From ActiveRecord’s perspective
All clients to PostgreSQL being equal, Rails/ActiveRecord is at a disadvantage with regards to this bug, mainly because:
- It’s a web framework - where the usual use case is concurrent access
- A popular little feature called “cached counters”
- The ease of extending an ActiveRecord model with callbacks, touching the parent for various reasons
- The abstraction between the developer and the raw SQL calls, which, next to lowering the barrier of entry, makes isolating and investigating such a problem more difficult
This problem may manifest itself in Rails with an error whose stack trace includes something like:
ActiveRecord::StatementInvalid: PGError: ERROR: deadlock detected DETAIL: Process 4844 waits for ShareLock on transaction 34688860; blocked by process 4846. Process 4846 waits for ExclusiveLock on tuple (1,40) of relation 19104 of database 16388; blocked by process 4844. HINT: See server log for query details. : UPDATE 'parents' SET 'children_count' = COALESCE('children_count', 0) + 1 WHERE ('id' = 925) AND ( ('parents'.'type' = 'MaleParent' ) )
What can be done
None of the obvious solutions are pretty:
- Skip cached counters, parent modifications, and anything of that sort
- Remove the foreign key constraints
- Don’t use transactions
- Divide the operation into several transactions, where the parents aren’t modified in the same transaction as the children
- Serialize the entire transaction by grabbing a lock (using an external mechanism or a PostgreSQL advisory lock)

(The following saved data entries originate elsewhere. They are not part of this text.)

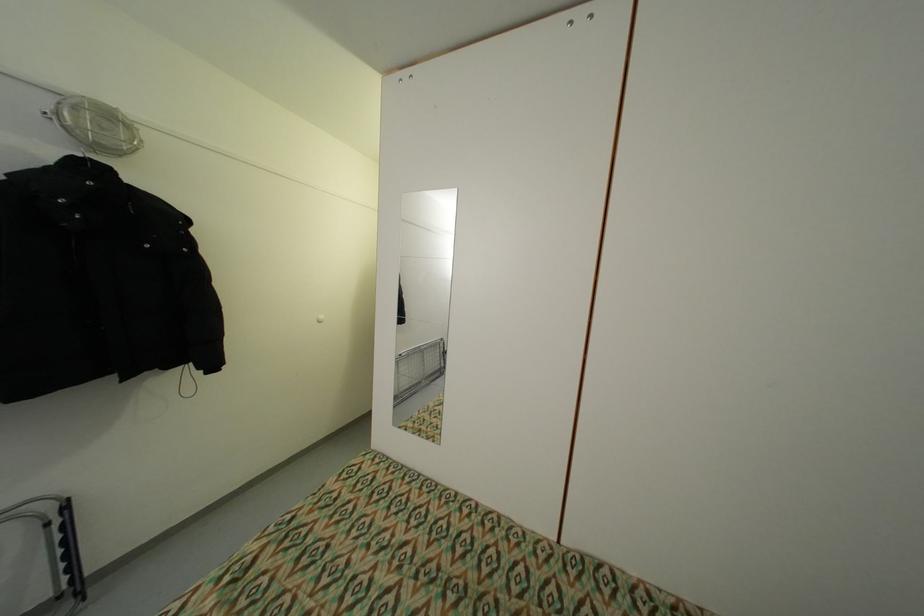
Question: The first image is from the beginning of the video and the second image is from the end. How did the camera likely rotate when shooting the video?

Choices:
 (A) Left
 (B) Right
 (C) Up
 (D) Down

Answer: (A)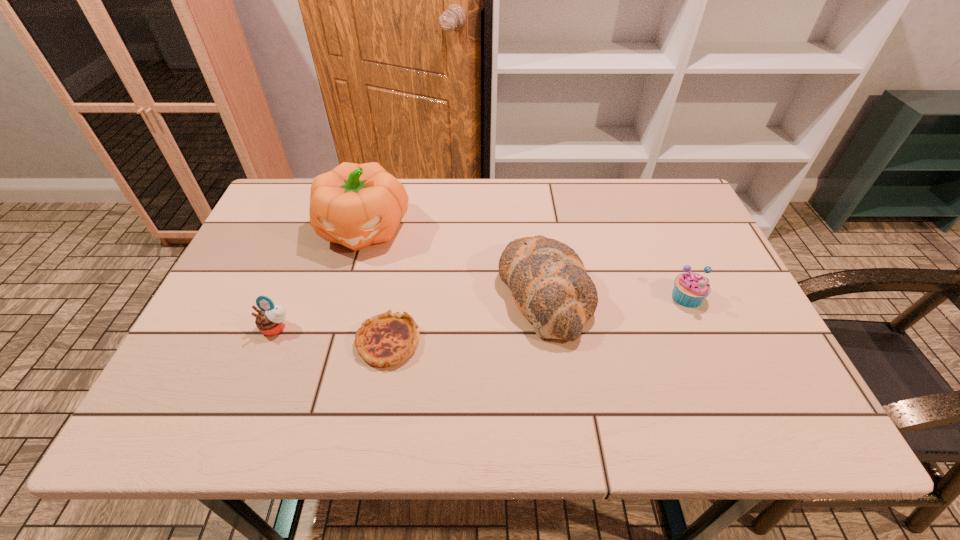
This screenshot has width=960, height=540. What are the coordinates of `the tallest object` in the screenshot? It's located at (356, 205).

Find the location of `bread`. bread is located at coordinates (550, 287).

The width and height of the screenshot is (960, 540). Identify the location of the second tallest object. (550, 287).

The height and width of the screenshot is (540, 960). What are the coordinates of `the nearer muffin` in the screenshot? It's located at (271, 319).

Find the location of a particular element. the rightmost object is located at coordinates (690, 289).

Image resolution: width=960 pixels, height=540 pixels. What are the coordinates of `the right muffin` in the screenshot? It's located at (690, 289).

The height and width of the screenshot is (540, 960). I want to click on quiche, so click(385, 340).

Identify the location of free location located on the carved face of the tallest object. This screenshot has height=540, width=960. (328, 353).

This screenshot has height=540, width=960. Identify the location of vacant space situated on the right of the fourth object from left to right. click(718, 292).

Locate an element on the screen. vacant region located on the front-facing side of the nearer muffin is located at coordinates (232, 436).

- Add client code to handle the deadlock error and (safely) re-try the needed operations
- Fix the issue in PostgreSQL
The viability of all of the above depends on the application, however fixing the issue in PostgreSQL isn’t out of the question. As a matter of fact, it’s already begun! You can see progress here, here and here
How you can help
With a monetary contribution, small or large.
The above work was commissionned after the August discussion on the pgsql-hackers mailing list, however the funds for it have only been minimally raised and they’re still a few thousand dollars short.
If you or your employer would like to see this fix come to fruition, please visit the donation page at:
Every little bit helps. You’ll be helping improve an already great open source database, as well as all who rely on it including ROR consumers.
Update
28 patch revisions later, it seems that Alvaro Herrera has carried this feature through. You can see the patch here
This patch is candidate for commitfest 2013-01 - which means you may see it in a beta PostgreSQL release near you sometime soon.
Update II
PostgreSQL 9.3 is out! - this should fully address this type of deadlock.